Pandemic adds new complication to old staffing problem, says fish plant owner
Plants about 25% short on staff, Bill Barry says
A fish plant owner from Corner Brook says his plants are short on workers this season, and he says COVID-19 and employment insurance are to blame.
Bill Barry, CEO of the Barry Group of Companies, which owns several fish plants across the province, said some of the issues with staffing relate to fears around the pandemic but the majority of the problem has been building up over the years.
"We all knew as an industry there was a time coming when the vast majority of people that have been employed in these plants in my lifetime would retire," Barry told CBC Radio's The Broadcast.
"And so that's been slowly and slowly [happening]. It just happened to correspond [with COVID-19]; the cracking off point was coming anyway. One didn't cause the other."
Barry said some plants started the season around 40 per cent short on employees, while others have been unable to properly start the season at all due to a lack of available employees.
"All the plants are not up and going yet. We've been short workers," he said. "We're probably short … my guess would be 25 per cent of the workers we need."
While concern for safety during the pandemic has kept some workers away, Barry said, the industry needs to modernize to attract a new generation of workers into plants.
"We have to become an attractive alternative so that we can provide stable, better-paying jobs for the next generation," he said.
Barry also said the employment insurance system isn't working for fish plants and needs to change to help the industry.
"We need a modern day one. This whole idea of having the EI program, that just stamps everybody up to get 14 weeks," he said. "And when they get their 14 weeks, because of the way employment has been in Newfoundland, people feel their security is getting under the [EI] system.… There's a real disincentive to get in for one or two days or so many hours."

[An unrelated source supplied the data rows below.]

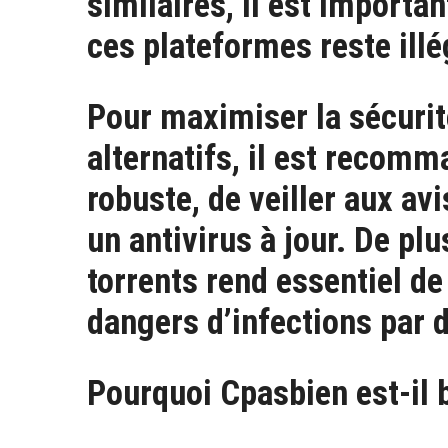
similaires, il est importan
ces plateformes reste ill
Pour maximiser la sécurité
alternatifs, il est recomm
robuste, de veiller aux avi
un antivirus à jour. De plu
torrents rend essentiel de
dangers d’infections par d
Pourquoi Cpasbien est-il 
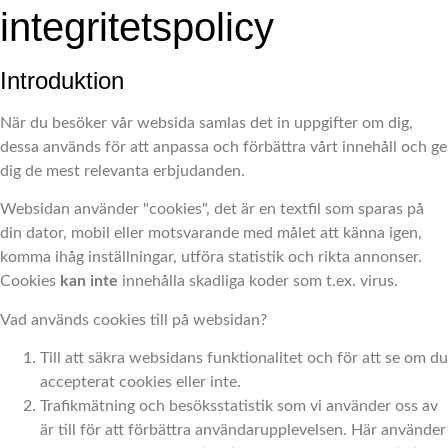
integritetspolicy
Introduktion
När du besöker vår websida samlas det in uppgifter om dig,
dessa används för att anpassa och förbättra vårt innehåll och ge
dig de mest relevanta erbjudanden.
Websidan använder "cookies", det är en textfil som sparas på
din dator, mobil eller motsvarande med målet att känna igen,
komma ihåg inställningar, utföra statistik och rikta annonser.
Cookies
kan inte
innehålla skadliga koder som t.ex. virus.
Vad används cookies till på websidan?
Till att säkra websidans funktionalitet och för att se om du
accepterat cookies eller inte.
Trafikmätning och besöksstatistik som vi använder oss av
är till för att förbättra användarupplevelsen. Här använder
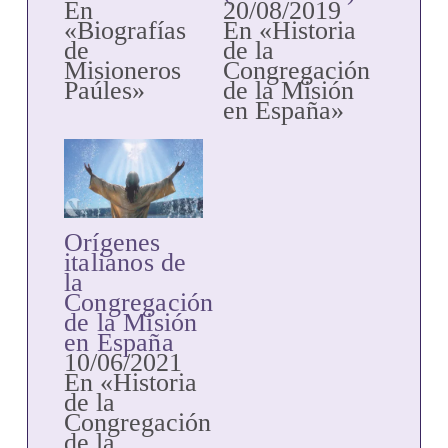
En
20/08/2019
«Biografías
En «Historia
de
de la
Misioneros
Congregación
Paúles»
de la Misión
en España»
Orígenes
italianos de
la
Congregación
de la Misión
en España
10/06/2021
En «Historia
de la
Congregación
de la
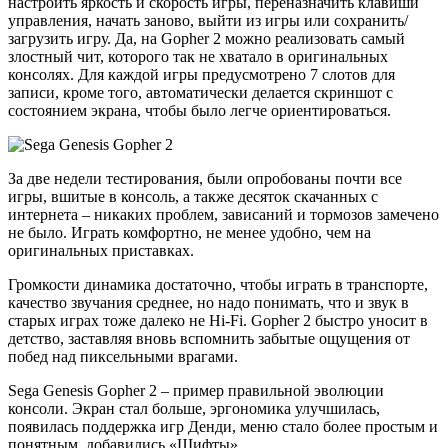
настроить яркость и скорость игры, переназначить клавиши
управления, начать заново, выйти из игры или сохранить/
загрузить игру. Да, на Gopher 2 можно реализовать самый
злостный чит, которого так не хватало в оригинальных
консолях. Для каждой игры предусмотрено 7 слотов для
записи, кроме того, автоматически делается скриншот с
состоянием экрана, чтобы было легче ориентироваться.
За две недели тестирования, были опробованы почти все
игры, вшитые в консоль, а также десяток скачанных с
интернета – никаких проблем, зависаний и тормозов замечено
не было. Играть комфортно, не менее удобно, чем на
оригинальных приставках.
Громкости динамика достаточно, чтобы играть в транспорте,
качество звучания среднее, но надо понимать, что и звук в
старых играх тоже далеко не Hi-Fi. Gopher 2 быстро уносит в
детство, заставляя вновь вспомнить забытые ощущения от
побед над пиксельными врагами.
Sega Genesis Gopher 2 – пример правильной эволюции
консоли. Экран стал больше, эргономика улучшилась,
появилась поддержка игр Денди, меню стало более простым и
понятным, добавились «Шифты».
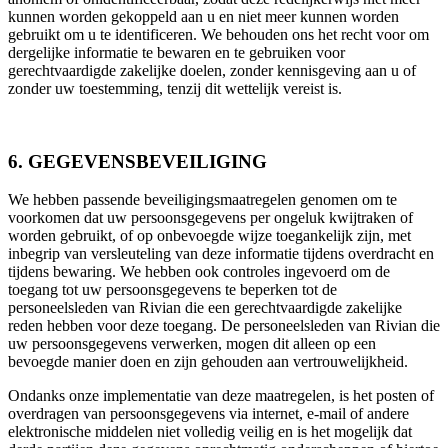
kunnen worden gekoppeld aan u en niet meer kunnen worden
gebruikt om u te identificeren. We behouden ons het recht voor om
dergelijke informatie te bewaren en te gebruiken voor
gerechtvaardigde zakelijke doelen, zonder kennisgeving aan u of
zonder uw toestemming, tenzij dit wettelijk vereist is.
6. GEGEVENSBEVEILIGING
We hebben passende beveiligingsmaatregelen genomen om te
voorkomen dat uw persoonsgegevens per ongeluk kwijtraken of
worden gebruikt, of op onbevoegde wijze toegankelijk zijn, met
inbegrip van versleuteling van deze informatie tijdens overdracht en
tijdens bewaring. We hebben ook controles ingevoerd om de
toegang tot uw persoonsgegevens te beperken tot de
personeelsleden van Rivian die een gerechtvaardigde zakelijke
reden hebben voor deze toegang. De personeelsleden van Rivian die
uw persoonsgegevens verwerken, mogen dit alleen op een
bevoegde manier doen en zijn gehouden aan vertrouwelijkheid.
Ondanks onze implementatie van deze maatregelen, is het posten of
overdragen van persoonsgegevens via internet, e-mail of andere
elektronische middelen niet volledig veilig en is het mogelijk dat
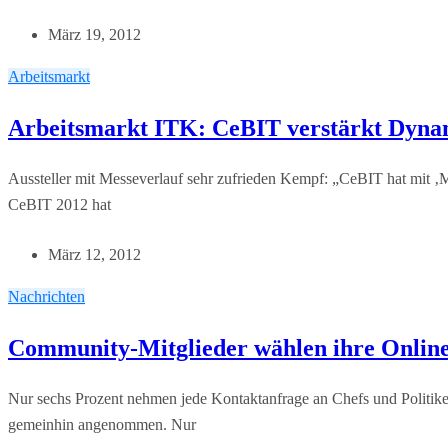
März 19, 2012
Arbeitsmarkt
Arbeitsmarkt ITK: CeBIT verstärkt Dyna
Aussteller mit Messeverlauf sehr zufrieden Kempf: „CeBIT hat mit ‚
CeBIT 2012 hat
März 12, 2012
Nachrichten
Community-Mitglieder wählen ihre Online
Nur sechs Prozent nehmen jede Kontaktanfrage an Chefs und Politiker 
gemeinhin angenommen. Nur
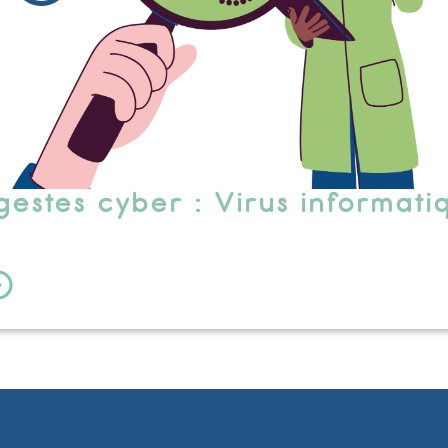
gestes cyber : Virus informati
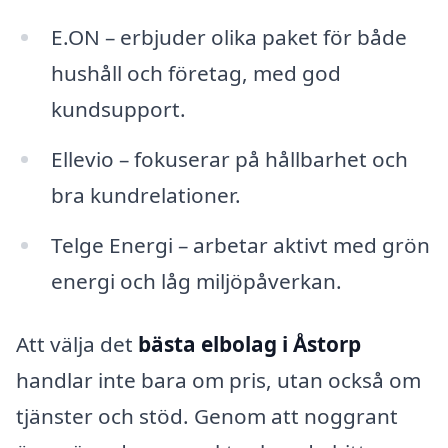
E.ON – erbjuder olika paket för både
hushåll och företag, med god
kundsupport.
Ellevio – fokuserar på hållbarhet och
bra kundrelationer.
Telge Energi – arbetar aktivt med grön
energi och låg miljöpåverkan.
Att välja det
bästa elbolag i Åstorp
handlar inte bara om pris, utan också om
tjänster och stöd. Genom att noggrant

Barry said he would like to see the current EI system fall in favour of a guaranteed income system.
"It would encourage people beyond their basic income cheque that they would get to go out and get one hour, two hours, 10, 15, 20 ,30," he said. "Whatever they did get, they would actually be able to keep. Where now, the incentive is for them to hide away from work after they get their stamps."
"We don't want incentives for workers, or anybody else, to not to go to work."
Greg Pretty, fish plant representative with the Fish, Food & Allied Workers union, says the issues Barry brings up are not new, but there is fear and apprehension around plant work right now as a result of COVID-19.
While Pretty said he supports changes to EI, especially during the pandemic, he has reservations about the points Barry made.
"I agree with him. It needs to change, but it needs to change for the better," he said. "It needs to be more responsive, it needs to spit out more money."
Pretty said the onus should be put on the plants to extend the season for workers.
"I get a kick out of these companies who say someone living on 55 per cent of 14 or 15 dollars an hour is some kind of a good deal for people … well, it's not," he added.
"These are the same companies that are taking the fish out of Newfoundland, sending it to Asia, and then going around saying 'We can't get any workers' [and] they can't supply a worthwhile season. What are we talking 14 weeks for? That should be 20 weeks' work with the amount of fish that's being taken out of the province."